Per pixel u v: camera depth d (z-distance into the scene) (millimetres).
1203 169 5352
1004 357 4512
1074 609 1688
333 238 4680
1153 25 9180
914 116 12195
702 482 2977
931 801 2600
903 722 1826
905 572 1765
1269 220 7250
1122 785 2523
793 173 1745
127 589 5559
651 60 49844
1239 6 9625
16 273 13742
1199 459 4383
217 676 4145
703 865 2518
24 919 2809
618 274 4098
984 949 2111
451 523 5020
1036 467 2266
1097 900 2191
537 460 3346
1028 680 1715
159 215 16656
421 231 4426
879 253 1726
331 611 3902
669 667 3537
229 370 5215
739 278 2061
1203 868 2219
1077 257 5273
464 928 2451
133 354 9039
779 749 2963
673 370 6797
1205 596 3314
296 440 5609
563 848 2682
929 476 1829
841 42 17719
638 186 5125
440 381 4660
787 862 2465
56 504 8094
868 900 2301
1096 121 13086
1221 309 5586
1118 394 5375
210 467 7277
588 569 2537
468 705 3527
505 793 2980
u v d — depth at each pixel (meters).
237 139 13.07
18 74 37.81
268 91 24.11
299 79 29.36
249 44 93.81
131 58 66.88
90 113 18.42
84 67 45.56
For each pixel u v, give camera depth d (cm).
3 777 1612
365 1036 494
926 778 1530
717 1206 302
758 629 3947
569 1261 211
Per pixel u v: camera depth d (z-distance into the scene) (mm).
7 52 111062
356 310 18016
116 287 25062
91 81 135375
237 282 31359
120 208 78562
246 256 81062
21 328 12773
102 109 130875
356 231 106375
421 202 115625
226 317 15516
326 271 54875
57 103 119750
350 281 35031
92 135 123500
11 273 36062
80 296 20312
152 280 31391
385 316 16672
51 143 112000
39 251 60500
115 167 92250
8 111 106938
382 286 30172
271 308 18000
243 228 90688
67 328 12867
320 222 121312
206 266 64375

☆ ☆ ☆

- Brief: Beginning at the line that contains "1036 467 2266", give again every line down to the end of the material, exactly as written, and stop there.

- Solution to the problem:
1036 467 2266
1097 900 2191
537 460 3346
1028 680 1715
159 215 16656
421 231 4426
879 253 1726
331 611 3902
669 667 3537
229 370 5215
739 278 2061
1203 868 2219
1077 257 5273
464 928 2451
133 354 9039
779 749 2963
673 370 6797
1205 596 3314
296 440 5609
563 848 2682
929 476 1829
841 42 17719
638 186 5125
440 381 4660
787 862 2465
56 504 8094
868 900 2301
1096 121 13086
1221 309 5586
1118 394 5375
210 467 7277
588 569 2537
468 705 3527
505 793 2980
u v d — depth at each pixel (meters).
237 139 13.07
18 74 37.81
268 91 24.11
299 79 29.36
249 44 93.81
131 58 66.88
90 113 18.42
84 67 45.56
For each pixel u v, give camera depth d (cm).
3 777 1612
365 1036 494
926 778 1530
717 1206 302
758 629 3947
569 1261 211
Per pixel u v: camera depth d (z-distance into the scene) (mm).
7 52 111062
356 310 18016
116 287 25062
91 81 135375
237 282 31359
120 208 78562
246 256 81062
21 328 12773
102 109 130875
356 231 106375
421 202 115625
226 317 15516
326 271 54875
57 103 119750
350 281 35031
92 135 123500
11 273 36062
80 296 20312
152 280 31391
385 316 16672
51 143 112000
39 251 60500
115 167 92250
8 111 106938
382 286 30172
271 308 18000
243 228 90688
67 328 12867
320 222 121312
206 266 64375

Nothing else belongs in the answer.